Lincoln’s decree made a national holiday of individual thanksgivings that date to the time of the earliest European settlers of the New World. Among these were our own New England Pilgrims, who gave thanks for a bountiful first harvest in 1621 at Plymouth. Colonist Edward Winslow described the day in “Mourt’s Relation”, a report addressed to those Separatists who had stayed behind in Holland and England:
“Our harvest being gotten in, our governor sent four men on fowling, that so we might after a special manner rejoice together after we had gathered the fruits of our labor. They four in one day killed as much fowl as, with a little help beside, served the company almost a week. At which time, amongst other recreations, we exercised our arms, many of the Indians coming amongst us, and among the rest their greatest king Massasoit, with some ninety men, whom for three days we entertained and feasted, and they went out and killed five deer, which we brought to the plantation and bestowed on our governor, and upon the captain and others. And although it be not always so plentiful as it was at this time with us, yet by the goodness of God, we are so far from want that we often wish you partakers of our plenty.”

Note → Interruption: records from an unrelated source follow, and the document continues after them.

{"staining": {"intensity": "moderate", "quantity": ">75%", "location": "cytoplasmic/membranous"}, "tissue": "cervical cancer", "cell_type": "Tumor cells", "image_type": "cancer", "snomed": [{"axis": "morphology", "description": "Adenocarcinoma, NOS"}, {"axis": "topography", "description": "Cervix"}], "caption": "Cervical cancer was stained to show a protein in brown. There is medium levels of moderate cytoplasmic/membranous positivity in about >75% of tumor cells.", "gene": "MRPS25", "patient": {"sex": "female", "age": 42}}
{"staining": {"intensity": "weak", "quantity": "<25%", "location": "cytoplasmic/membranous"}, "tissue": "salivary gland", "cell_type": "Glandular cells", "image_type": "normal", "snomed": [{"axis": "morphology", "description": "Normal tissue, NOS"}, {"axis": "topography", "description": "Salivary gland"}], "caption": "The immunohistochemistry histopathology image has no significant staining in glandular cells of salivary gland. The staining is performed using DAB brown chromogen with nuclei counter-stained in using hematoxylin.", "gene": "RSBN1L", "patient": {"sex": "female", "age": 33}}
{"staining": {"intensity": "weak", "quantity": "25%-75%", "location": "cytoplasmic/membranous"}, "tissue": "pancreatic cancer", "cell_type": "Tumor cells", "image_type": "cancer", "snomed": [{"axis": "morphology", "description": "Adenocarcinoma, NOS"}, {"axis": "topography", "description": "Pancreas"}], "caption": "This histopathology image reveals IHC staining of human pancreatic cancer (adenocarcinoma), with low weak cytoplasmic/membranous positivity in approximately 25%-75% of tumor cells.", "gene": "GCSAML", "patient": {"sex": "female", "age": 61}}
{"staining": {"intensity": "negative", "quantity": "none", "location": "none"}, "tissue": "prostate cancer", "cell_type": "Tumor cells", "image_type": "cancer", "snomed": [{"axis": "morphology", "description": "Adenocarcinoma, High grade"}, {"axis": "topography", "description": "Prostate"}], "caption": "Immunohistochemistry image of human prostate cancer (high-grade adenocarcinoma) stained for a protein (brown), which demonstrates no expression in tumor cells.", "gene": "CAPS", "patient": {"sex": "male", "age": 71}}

Our country has seen its share of trial and tragedy, but little that approaches the scope of the horror inflicted by the Civil War or the hardships endured by the Pilgrims scratching out an existence on the edge of a strange and threatening land.
Our own times have been marked by a deep, enduring recession and anemic recovery. Our challenges seem large and our ability to resolve them politically seems limited. We have in recent years been engaged in simultaneous wars in two countries and a more nebulous war on terrorism. And yet, the United States remains a land of wealth and plenty, bountiful beyond the measure of most of human history.
For this bounty, for our freedom, for health and long life, for useful and productive work, for the ability to help others, for the love of friends and family -- for all these blessings, we are truly thankful.